▸ DATA SUPPLIED
---*---

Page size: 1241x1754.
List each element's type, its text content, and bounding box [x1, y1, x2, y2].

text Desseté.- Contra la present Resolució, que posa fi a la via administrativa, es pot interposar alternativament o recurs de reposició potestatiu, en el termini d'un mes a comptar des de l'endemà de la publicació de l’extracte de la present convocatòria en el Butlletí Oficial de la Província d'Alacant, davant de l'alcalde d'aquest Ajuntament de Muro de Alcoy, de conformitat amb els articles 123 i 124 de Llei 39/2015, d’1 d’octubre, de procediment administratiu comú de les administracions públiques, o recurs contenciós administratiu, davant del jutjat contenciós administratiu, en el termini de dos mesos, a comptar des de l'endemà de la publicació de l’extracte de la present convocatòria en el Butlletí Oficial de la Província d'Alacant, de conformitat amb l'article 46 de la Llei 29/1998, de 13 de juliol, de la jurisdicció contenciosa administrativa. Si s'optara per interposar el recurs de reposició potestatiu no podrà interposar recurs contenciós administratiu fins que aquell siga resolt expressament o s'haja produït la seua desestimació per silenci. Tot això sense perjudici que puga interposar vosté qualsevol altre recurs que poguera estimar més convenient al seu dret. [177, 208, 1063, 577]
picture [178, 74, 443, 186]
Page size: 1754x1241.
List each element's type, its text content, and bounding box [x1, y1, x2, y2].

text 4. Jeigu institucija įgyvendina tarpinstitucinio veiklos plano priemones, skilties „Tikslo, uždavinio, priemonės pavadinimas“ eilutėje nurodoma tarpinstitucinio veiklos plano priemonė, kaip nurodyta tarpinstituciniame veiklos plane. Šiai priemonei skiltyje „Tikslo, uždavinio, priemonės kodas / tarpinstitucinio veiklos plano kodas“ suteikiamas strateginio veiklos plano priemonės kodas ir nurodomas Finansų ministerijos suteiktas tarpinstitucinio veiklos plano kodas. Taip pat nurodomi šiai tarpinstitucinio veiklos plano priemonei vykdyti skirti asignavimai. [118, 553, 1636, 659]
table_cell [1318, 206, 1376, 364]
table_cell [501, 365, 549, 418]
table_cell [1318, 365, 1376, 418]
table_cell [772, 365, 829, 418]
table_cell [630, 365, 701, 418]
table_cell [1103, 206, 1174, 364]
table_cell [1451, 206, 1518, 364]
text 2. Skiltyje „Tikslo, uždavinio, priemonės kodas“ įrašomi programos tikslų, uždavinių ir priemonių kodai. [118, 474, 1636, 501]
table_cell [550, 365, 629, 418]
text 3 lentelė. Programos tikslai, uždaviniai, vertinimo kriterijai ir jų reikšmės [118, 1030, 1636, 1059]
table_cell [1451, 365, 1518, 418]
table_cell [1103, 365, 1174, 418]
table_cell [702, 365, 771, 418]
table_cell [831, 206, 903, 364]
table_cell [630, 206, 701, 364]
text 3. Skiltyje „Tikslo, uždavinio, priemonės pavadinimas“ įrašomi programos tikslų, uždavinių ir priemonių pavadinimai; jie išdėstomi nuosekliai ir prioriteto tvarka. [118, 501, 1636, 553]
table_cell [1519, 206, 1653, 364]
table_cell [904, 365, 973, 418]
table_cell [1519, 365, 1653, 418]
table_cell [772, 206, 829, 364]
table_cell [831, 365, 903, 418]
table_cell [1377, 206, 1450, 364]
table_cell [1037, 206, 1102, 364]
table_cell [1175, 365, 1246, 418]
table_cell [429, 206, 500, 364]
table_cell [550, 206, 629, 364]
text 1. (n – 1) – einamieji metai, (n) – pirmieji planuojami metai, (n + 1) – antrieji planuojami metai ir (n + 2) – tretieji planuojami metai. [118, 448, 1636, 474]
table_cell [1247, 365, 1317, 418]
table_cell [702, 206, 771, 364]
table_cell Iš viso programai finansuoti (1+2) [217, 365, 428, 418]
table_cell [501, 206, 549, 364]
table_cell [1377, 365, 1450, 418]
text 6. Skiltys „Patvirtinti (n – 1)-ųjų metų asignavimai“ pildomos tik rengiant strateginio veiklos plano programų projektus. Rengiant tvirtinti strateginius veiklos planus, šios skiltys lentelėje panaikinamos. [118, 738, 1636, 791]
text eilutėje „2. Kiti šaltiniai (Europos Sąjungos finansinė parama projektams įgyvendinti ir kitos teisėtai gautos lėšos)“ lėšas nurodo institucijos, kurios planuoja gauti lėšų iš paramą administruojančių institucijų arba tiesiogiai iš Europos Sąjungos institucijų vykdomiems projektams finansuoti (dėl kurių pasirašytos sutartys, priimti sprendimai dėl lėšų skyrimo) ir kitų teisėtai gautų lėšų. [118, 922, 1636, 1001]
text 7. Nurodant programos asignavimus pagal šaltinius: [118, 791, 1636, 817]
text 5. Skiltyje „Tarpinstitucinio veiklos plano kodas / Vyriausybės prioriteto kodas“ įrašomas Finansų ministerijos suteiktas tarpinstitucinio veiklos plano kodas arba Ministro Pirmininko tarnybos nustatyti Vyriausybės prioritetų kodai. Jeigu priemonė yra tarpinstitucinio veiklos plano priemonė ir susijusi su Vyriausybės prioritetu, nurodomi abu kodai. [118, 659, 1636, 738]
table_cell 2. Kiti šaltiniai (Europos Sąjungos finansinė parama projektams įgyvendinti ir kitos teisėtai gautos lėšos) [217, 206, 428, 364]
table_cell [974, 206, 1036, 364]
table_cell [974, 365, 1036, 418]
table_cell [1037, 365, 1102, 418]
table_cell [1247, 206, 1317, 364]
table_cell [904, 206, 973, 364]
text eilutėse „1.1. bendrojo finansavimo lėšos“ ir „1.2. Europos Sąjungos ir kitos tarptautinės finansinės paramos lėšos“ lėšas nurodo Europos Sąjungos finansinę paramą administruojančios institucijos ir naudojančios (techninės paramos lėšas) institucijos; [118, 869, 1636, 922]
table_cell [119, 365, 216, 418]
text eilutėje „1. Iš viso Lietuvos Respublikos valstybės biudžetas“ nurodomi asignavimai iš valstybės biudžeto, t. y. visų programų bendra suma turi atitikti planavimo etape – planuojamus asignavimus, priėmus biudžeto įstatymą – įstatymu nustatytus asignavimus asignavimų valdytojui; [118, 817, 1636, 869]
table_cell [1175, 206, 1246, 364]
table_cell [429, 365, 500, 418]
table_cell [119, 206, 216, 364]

---*---

▸ DIRECTIONS
Copy every line from the items above that contains the word "tikslų". Letter case must match.

▸ TASK RESPONSE
text 2. Skiltyje „Tikslo, uždavinio, priemonės kodas“ įrašomi programos tikslų, uždavinių ir priemonių kodai. [118, 474, 1636, 501]
text 3. Skiltyje „Tikslo, uždavinio, priemonės pavadinimas“ įrašomi programos tikslų, uždavinių ir priemonių pavadinimai; jie išdėstomi nuosekliai ir prioriteto tvarka. [118, 501, 1636, 553]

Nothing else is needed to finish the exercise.